After transitional measures, the K-ICS ratio of the insurance industry stood at 224.2% in late September 2023, which is at a stable level. However, sustained volatility in the financial market is being witnessed, such as fluctuations in interest rates and currency rates. The regulator is going to strengthen supervision over their capital strength in order to ensure sufficient capital buffers.
The Financial Supervisory Service (FSS) has improved technical reserving and K-ICS related requirements from January 2024 to enable comparison among insurers and ensure financial soundness.

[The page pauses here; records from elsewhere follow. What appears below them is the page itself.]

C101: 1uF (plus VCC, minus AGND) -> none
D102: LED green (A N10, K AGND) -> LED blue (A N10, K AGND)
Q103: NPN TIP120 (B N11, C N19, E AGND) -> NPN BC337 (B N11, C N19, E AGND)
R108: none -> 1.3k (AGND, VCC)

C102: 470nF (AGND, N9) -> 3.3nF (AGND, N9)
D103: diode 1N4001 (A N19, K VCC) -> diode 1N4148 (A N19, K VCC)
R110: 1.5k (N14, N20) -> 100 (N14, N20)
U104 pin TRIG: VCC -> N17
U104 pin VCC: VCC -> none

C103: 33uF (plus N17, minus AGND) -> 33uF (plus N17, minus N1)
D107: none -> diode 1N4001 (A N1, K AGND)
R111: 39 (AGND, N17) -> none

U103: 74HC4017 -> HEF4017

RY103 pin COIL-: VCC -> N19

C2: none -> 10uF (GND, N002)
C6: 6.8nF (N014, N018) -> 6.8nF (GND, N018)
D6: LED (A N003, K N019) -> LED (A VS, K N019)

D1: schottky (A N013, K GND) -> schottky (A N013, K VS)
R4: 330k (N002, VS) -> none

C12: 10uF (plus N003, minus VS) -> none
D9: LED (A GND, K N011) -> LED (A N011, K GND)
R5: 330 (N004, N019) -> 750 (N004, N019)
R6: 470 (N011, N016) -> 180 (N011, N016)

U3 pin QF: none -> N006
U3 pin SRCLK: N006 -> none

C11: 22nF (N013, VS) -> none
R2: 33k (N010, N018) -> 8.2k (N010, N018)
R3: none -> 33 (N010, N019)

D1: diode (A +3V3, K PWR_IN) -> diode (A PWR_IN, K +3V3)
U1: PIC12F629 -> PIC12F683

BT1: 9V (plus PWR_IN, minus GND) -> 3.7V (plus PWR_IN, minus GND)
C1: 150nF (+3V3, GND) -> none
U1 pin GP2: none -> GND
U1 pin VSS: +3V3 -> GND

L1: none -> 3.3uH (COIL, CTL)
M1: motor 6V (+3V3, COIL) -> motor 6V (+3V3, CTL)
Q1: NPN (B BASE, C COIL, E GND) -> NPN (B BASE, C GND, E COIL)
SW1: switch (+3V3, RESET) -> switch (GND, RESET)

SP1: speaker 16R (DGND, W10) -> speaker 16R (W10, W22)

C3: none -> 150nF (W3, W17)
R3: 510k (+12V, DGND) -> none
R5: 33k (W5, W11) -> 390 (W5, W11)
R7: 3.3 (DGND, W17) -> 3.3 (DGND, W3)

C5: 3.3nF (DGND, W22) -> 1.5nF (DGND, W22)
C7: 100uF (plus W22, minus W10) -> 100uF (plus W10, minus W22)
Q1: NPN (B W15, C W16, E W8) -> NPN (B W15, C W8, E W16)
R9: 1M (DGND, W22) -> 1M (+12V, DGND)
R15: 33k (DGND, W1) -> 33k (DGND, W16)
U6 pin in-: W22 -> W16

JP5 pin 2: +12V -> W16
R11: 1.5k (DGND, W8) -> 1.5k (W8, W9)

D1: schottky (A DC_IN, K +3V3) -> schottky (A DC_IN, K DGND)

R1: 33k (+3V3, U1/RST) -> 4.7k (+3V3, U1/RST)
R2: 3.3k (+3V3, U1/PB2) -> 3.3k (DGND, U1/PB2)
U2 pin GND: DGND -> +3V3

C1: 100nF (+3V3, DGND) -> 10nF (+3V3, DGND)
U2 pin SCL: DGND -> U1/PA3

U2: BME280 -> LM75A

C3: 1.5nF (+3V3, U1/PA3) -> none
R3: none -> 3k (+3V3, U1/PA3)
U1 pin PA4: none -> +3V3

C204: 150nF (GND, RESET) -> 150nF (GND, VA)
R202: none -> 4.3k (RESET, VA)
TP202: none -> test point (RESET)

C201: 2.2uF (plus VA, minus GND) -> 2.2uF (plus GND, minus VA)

It should be noted that IFRS 17 standards do not provide any concrete guidelines for calculating the Loss Development Factor (LDF). This is why insurers are using various methods to estimate loss development. To calculate the LDF, insurers have arbitrarily chosen between the date when an accident occurs and the date when the reason for payment arises. Starting from January 2024, however, the regulation has been revised to apply the date of the insurance payment obligation in principle. If the justification is substantiated, the date of the accident may be applicable to calculate the estimated loss development. For any additional insurance payment due to the same accident, the terms and conditions of the policy will be considered, and the initial date of the accident will be applied to calculate the LDF.
The criteria for calculating the discount rate for insurance liability have improved. The range of the Long-term Forward Rates (LTFR) adjustment applicable to long-term liabilities (60 years or more) without any market information has been increased from 15 bps to 25 bps. The greater range was allowed so that the long-term discount rate can be more in line with the actual interest rate.
The regulator also introduced the proportionality principle to evaluate assets and liabilities. Previously, the basic method was universally applied even to assets and liabilities that would have little impact on the actual K-ICS ratio. This was time and resource consuming because the basic method for evaluating assets and liabilities was extremely complicated. To simplify the calculation, the regulator allowed a conservative approach (based on an assumption of 50% loss) to be applied to drastically save time and resources.
Lastly, the levels of shocks caused by large-scale surrenders have been differentiated based on the product attributes. When there is an economic fluctuation, the insured tend to surrender their savings products first. This is why in the event of an economic crisis, the likelihood of savings insurance being surrendered at a large scale is higher than protection insurance. Until now, the same level of shock (30%) has been applied across the board despite the difference. This percentage was amended so that 35% can be applied for savings insurance and 25% can be applied for protection insurance.